Compact SUVs are suitable for the global market: Chile, Peru and other countries have complex road conditions. Compact SUVs such as Honda CR-V and Toyota RAV4 are extremely adaptable. They have fast market circulation and low inventory pressure. They are just-needed models with low risk and high turnover.

04. The trend has been set for 2026, and we will seize the best layout period for going to sea

Looking at the global pattern of used cars sailing to sea, competition in the Southeast Asian market is fierce and profits continue to shrink. The European and American markets have extremely high barriers and strict access. Only the South American market is in the triple golden node of early demand explosion, peak policy dividends, and relatively loose competition.

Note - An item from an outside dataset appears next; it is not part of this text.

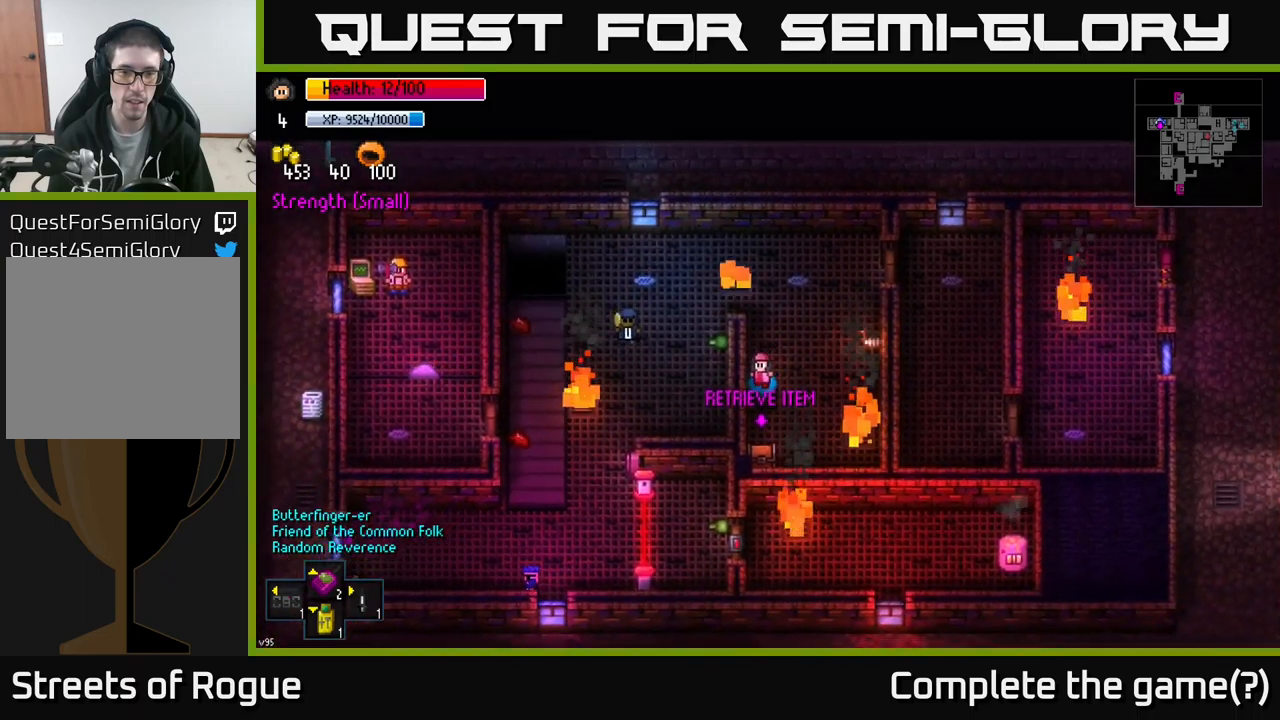
{"buttons": ["A"], "left_stick": "down", "right_stick": "center", "events": [[67, "left_stick", "down"], [500, "A", "down"]]}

At present, the penetration rate of used cars in China in the South American market is still low, and there is huge room for brand replacement. As policies continue to be implemented and trade links continue to improve, the next 2-3 years will be a golden growth cycle for used cars in South America to go to sea. Merchants that plan ahead of time and accurately position their cards will be the first to seize market gaps and reap the first wave of industry dividends.

written in the end

Second-hand cars go out to sea, those who follow the trend win, and those who go against the trend are tired. Infiltration in the domestic market is a foregone conclusion. Sticking to existing stocks will only fall into low-price competition. Going to overseas incremental markets is the core way out for the industry to break the situation.

The five South American countries have fully opened their policy channels, the gap in just-needed needs continues to widen, and the profit model is clear and stable. There is no need for modifications, tariff reductions, considerable profits, and controllable risks. 2026 is the best time for second-hand cars to enter South America to go out to sea. Only by grasping the general trend and seizing the opportunities can we gain a foothold in the new round of industry dividends and achieve a breakthrough.